### Task goal:
In the records below, begin at the line that has "Each Member Country undertakes" and stop after the line that has "Each Member Country shall"; quote those lines verbatim and nothing more.

### Available records:
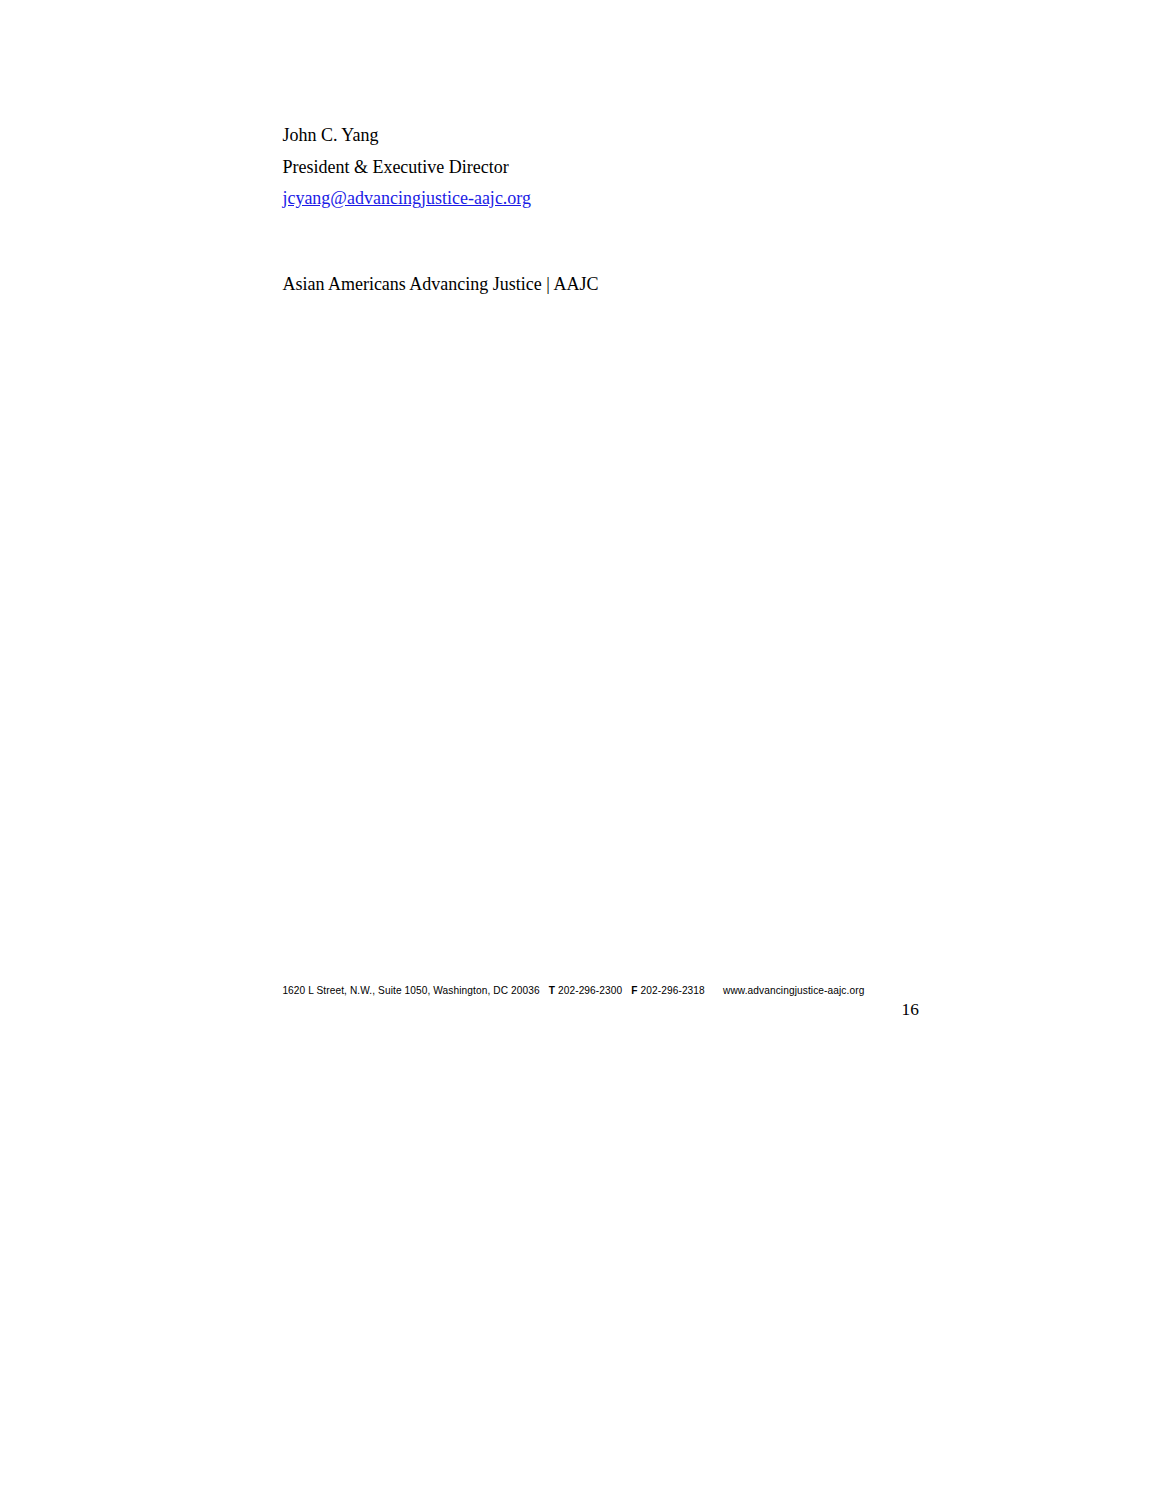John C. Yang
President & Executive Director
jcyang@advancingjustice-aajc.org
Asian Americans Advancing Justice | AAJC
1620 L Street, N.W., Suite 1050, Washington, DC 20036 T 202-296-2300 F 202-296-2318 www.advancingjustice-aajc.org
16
...
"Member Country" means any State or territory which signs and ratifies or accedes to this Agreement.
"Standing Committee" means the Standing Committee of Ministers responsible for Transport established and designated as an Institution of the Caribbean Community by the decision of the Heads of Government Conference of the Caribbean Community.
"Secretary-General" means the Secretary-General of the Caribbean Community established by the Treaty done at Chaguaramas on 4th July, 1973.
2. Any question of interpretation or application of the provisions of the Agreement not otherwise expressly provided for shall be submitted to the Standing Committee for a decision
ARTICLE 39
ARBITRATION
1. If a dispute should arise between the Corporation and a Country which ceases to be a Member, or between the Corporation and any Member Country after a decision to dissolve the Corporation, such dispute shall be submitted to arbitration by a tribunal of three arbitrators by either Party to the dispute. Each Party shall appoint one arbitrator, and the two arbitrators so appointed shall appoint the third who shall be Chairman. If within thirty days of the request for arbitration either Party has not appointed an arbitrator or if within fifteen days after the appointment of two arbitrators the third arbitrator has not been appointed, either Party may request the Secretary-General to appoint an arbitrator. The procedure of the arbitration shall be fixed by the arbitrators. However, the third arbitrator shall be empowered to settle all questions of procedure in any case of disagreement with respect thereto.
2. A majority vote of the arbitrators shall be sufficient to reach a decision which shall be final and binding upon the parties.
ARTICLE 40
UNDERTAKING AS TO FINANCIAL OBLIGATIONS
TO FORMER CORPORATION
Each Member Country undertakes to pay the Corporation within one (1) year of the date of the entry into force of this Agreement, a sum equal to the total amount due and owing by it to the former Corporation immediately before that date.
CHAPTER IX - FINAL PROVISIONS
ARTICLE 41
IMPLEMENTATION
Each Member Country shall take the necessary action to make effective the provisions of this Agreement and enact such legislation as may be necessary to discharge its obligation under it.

### Answer below:
Each Member Country undertakes to pay the Corporation within one (1) year of the date of the entry into force of this Agreement, a sum equal to the total amount due and owing by it to the former Corporation immediately before that date.
CHAPTER IX - FINAL PROVISIONS
ARTICLE 41
IMPLEMENTATION
Each Member Country shall take the necessary action to make effective the provisions of this Agreement and enact such legislation as may be necessary to discharge its obligation under it.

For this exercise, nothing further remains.